In the Amazon rainforest, Princess Nisa (Laura Harring) takes part in one of the rituals of her tribe, which includes the forbidden dance known as Lambada, a great tradition among her people. However, just as they have completed their ceremony, a fleet of trucks appears and demolishes some of their shacks by ploughing straight through them, and a land developer called Maxwell (Richard Lynch) gets out to tell them all their homeland is about to be destroyed by his multinational corporation. What can they possibly do to prevent this?
Dance is what they can do, in a movie that marked the end of a very successful partnership in eighties moviemaking. Yes, it was the duelling Lambada efforts from both halves of the Menahem Golan and Yoram Globus team which signalled they had gone their separate ways and the notorious Cannon films production company was no more. So what better way to lament their passing than to watch both the Lambada flicks each of them rushed into production to cash in on the dance craze that most people were too embarrassed to actually take part in, and was mainly the preserve of magazine programme TV.

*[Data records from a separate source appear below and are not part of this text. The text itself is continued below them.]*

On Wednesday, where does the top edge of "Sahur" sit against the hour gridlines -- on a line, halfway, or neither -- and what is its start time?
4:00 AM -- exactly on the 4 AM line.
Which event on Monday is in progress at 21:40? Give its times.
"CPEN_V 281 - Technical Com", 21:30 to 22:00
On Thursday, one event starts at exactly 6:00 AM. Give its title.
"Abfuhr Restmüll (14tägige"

You know, where they would get the presenter to indulge in a spot of gyrating with a professional dancer, telling us that we would all be doing this on the dancefloor except that the whole sensation was over within the lifespan of the hit record by Kaoma in the pop charts. Golan was savvy enough to get that song into his movie, although his cousin Globus got to use the Lambada name and this was stuck with The Forbidden Dance, not that it helped either of them out at the box office because both films flopped, in spite of being made for peanuts. Really this was the same trick they had both implemented with their Cannon endeavours such as Breakin' and Rappin', only even they were not quick enough off the mark.

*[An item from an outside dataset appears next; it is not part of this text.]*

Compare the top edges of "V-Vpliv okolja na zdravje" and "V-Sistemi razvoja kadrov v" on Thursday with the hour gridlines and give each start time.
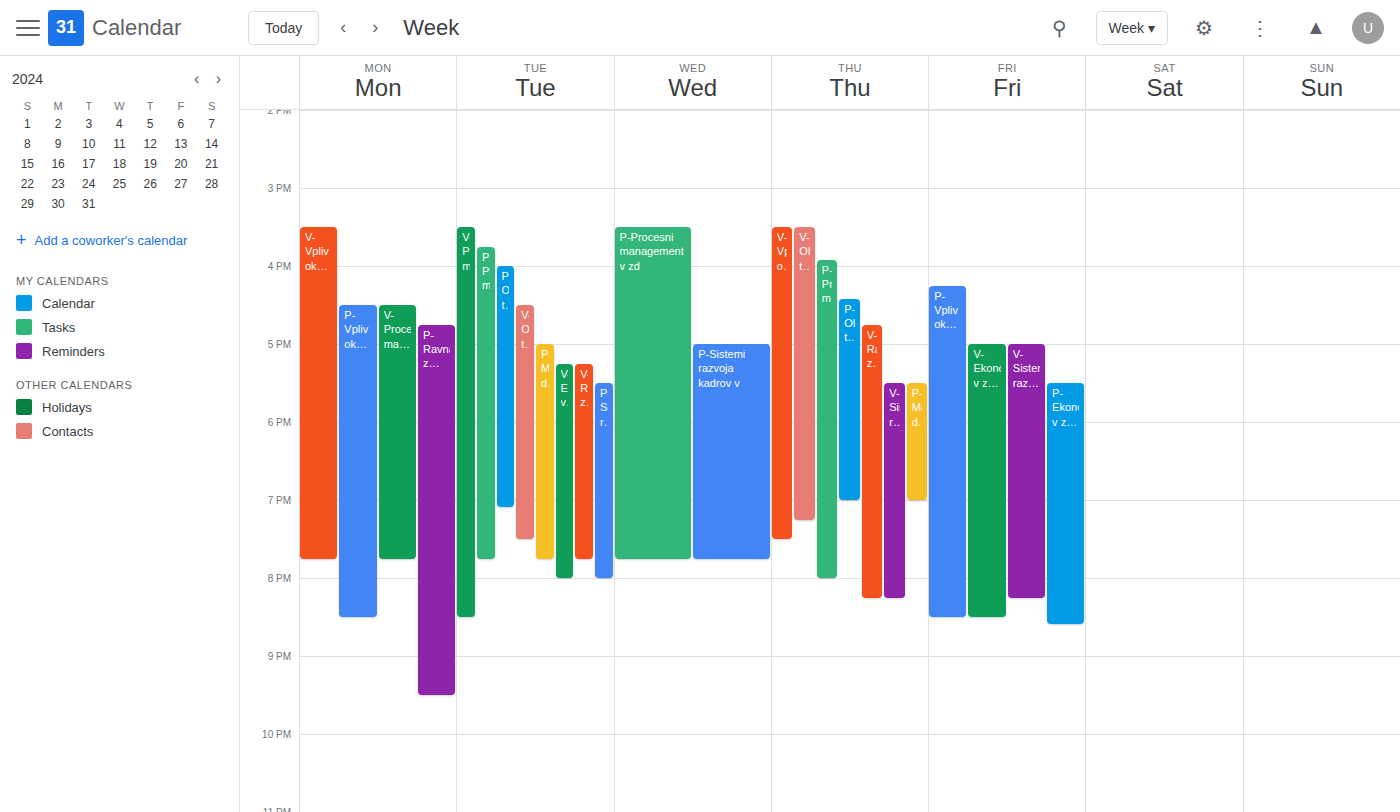
"V-Vpliv okolja na zdravje": 3:30 PM, halfway between the 3 PM and 4 PM lines. "V-Sistemi razvoja kadrov v": 5:30 PM, halfway between the 5 PM and 6 PM lines.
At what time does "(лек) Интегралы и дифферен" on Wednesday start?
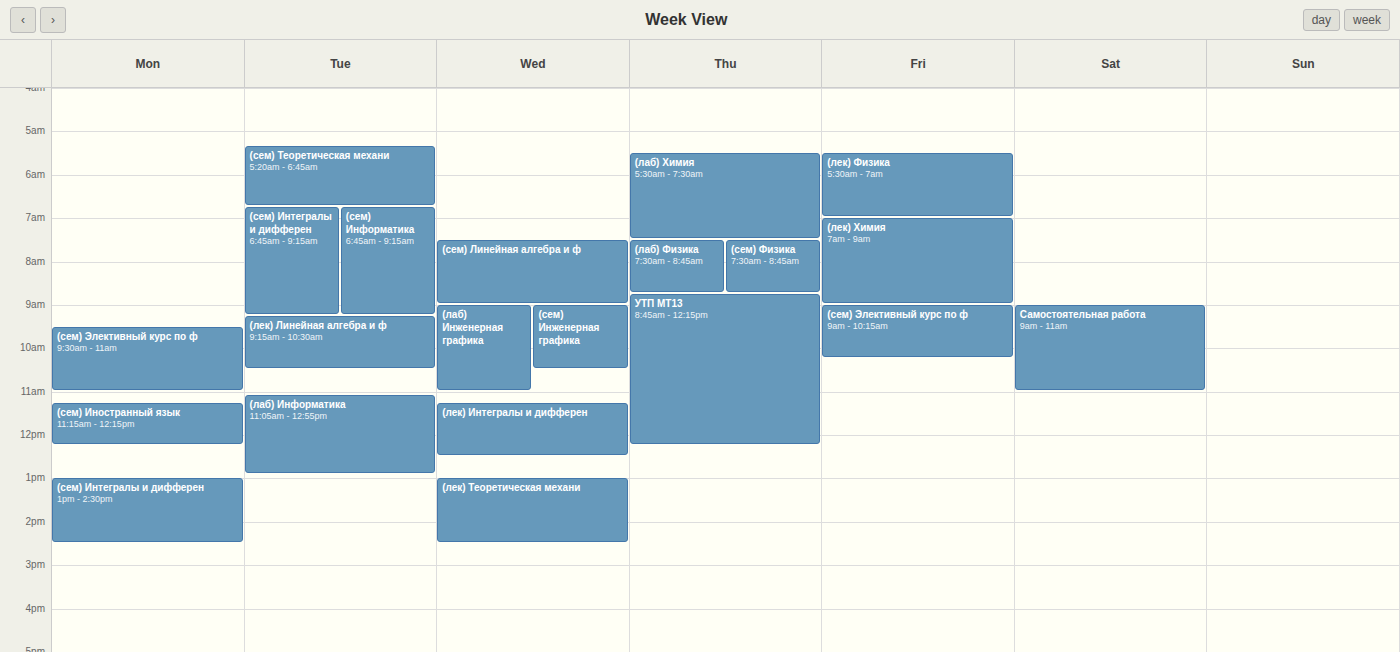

Still, we were left with an item of prime cinematic cheese to consider in this case, with a cast which included both serial baddie Lynch (who alarmingly gets to dance as well) and Sid Haig as the witch doctor who accompanies Nisa to the United States in an attempt to raise the conscience of those who support the evil company out to flatten their home. Haig didn't say much, but he was amusing as he performed arcane rituals, fooled the police who arrest him by roaring in a supernatural fashion, and getting it on with a maid who befriends the hapless Nisa. But if this was to be believed, it was the audience's right-on sense of justice for the rainforest which the film was actually appealling to.

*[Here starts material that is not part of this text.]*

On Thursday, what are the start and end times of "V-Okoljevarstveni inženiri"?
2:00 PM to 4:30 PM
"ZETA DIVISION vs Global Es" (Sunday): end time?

There was a card at the credits to that effect, anyway, and Nisa will tell anyone who will listen about her fears for the Amazon, which might leave those few genuinely interested in the Lambada shortchanged, especially when they see Harring's Tina Turner-esque dancing. The point of this style was that the female partner would ride up and down the leg of the male partner, so veteran trash director Greydon Clark ensured there were plenty of closeups of just that as Nisa awakens the political side of rich boy Jason (Jeff James) and he escorts her through a cheapened version of the immigrant experience in America where they could be exploited at any moment. Nisa doesn't quite go on the game, but it's a close run thing, though this was more a musical version of Crocodile Dundee only without the laughs, the intentional ones at any rate. Add in eighties pop sensation Kid Creole and the Coconuts for the grand finale and the Kid's timeless message for evil corporations: "Boycott their ass!" and you had a possibly well-meaning, but to all appearances mercenary cash-in. Music by Vladimir Horunzhy.